Minnesota regulators on Thursday endorsed a utility's plan to shutter two older coal-fired power generators in Fergus Falls in 2020.

Otter Tail Power Co. will invest $10 million to comply with a mercury-control deadline, allowing the two-unit Hoot Lake plant to burn coal another five years.

The generators, which went into service in 1958 and 1964, supply about 20 percent of the electricity for Otter Tail's 129,000 customers in western Minnesota, North Dakota and South Dakota.

The state Public Utilities Commission voted 4-0 to approve the 2020 shutdown plan. That means the Fergus Falls-based utility must now propose how to replace the coal generators. The options include new natural gas generators, renewable energy or more conservation.

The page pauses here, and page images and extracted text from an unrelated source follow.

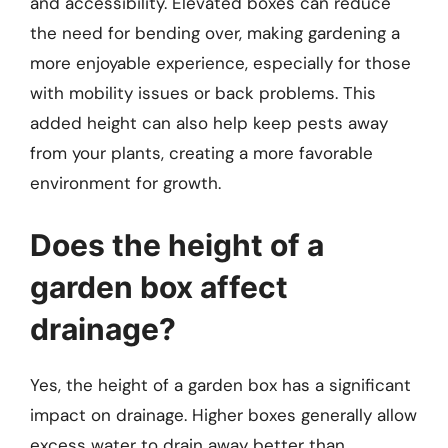
and accessibility. Elevated boxes can reduce
the need for bending over, making gardening a
more enjoyable experience, especially for those
with mobility issues or back problems. This
added height can also help keep pests away
from your plants, creating a more favorable
environment for growth.
Does the height of a
garden box affect
drainage?
Yes, the height of a garden box has a significant
impact on drainage. Higher boxes generally allow
excess water to drain away better than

With these two planned retirements, a dozen aging coal generators in Minnesota are now slated to be shut down or converted to natural gas, though all of the others will act by 2016. That's when utilities must comply with long-delayed federal regulations to reduce mercury pollution.

Environmental groups had urged the commission to require an earlier closure of the plant, but the utility, business groups and a state agency that tracks utility policies all endorsed keeping the coal burner running until 2020.

The plant employs 40 people and is served by a short-line railroad that said it might go out of business if the plant ended coal deliveries.